## [Action item]
Look below for the line that has "stack of books: none"; output exactly from it through the line that has "laundry hamper: present", and leave the pictures out.

## [Dataset records]

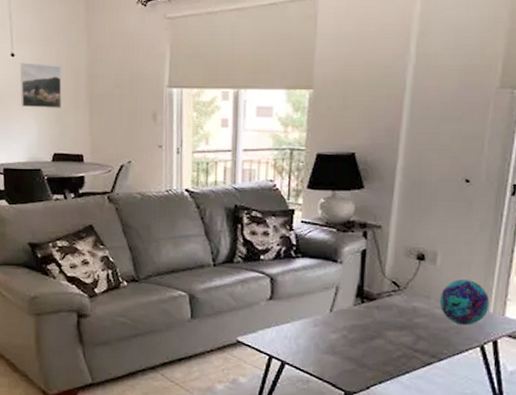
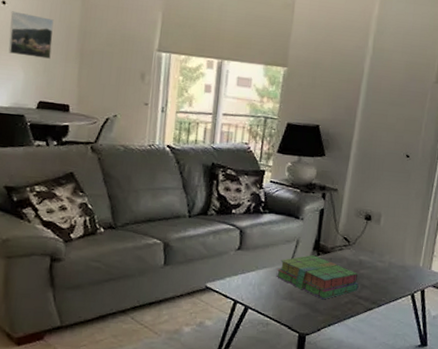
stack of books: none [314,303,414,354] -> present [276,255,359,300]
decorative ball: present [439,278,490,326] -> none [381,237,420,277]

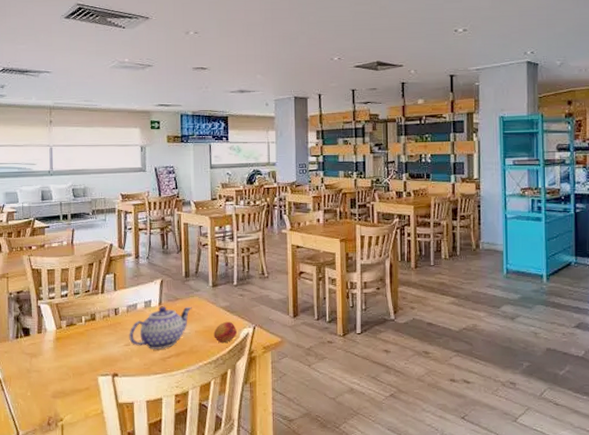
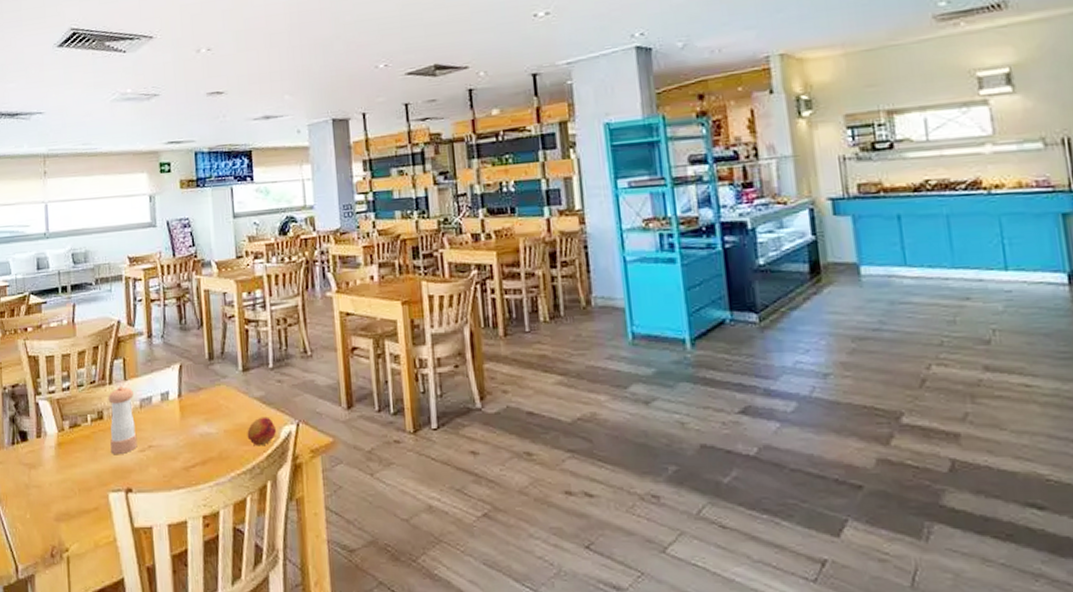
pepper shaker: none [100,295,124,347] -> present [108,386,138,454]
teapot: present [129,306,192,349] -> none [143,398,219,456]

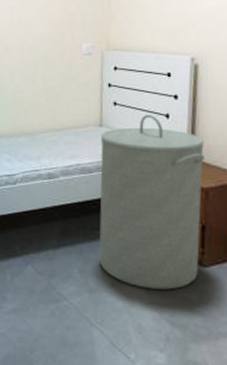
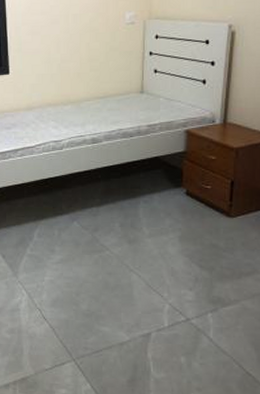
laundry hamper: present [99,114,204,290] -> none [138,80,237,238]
--
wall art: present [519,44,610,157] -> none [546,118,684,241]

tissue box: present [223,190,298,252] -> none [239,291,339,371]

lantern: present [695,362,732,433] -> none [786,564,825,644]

## [Solution to this problem]
stack of books: none [314,303,414,354] -> present [276,255,359,300]
decorative ball: present [439,278,490,326] -> none [381,237,420,277]

pepper shaker: none [100,295,124,347] -> present [108,386,138,454]
teapot: present [129,306,192,349] -> none [143,398,219,456]

laundry hamper: present [99,114,204,290] -> none [138,80,237,238]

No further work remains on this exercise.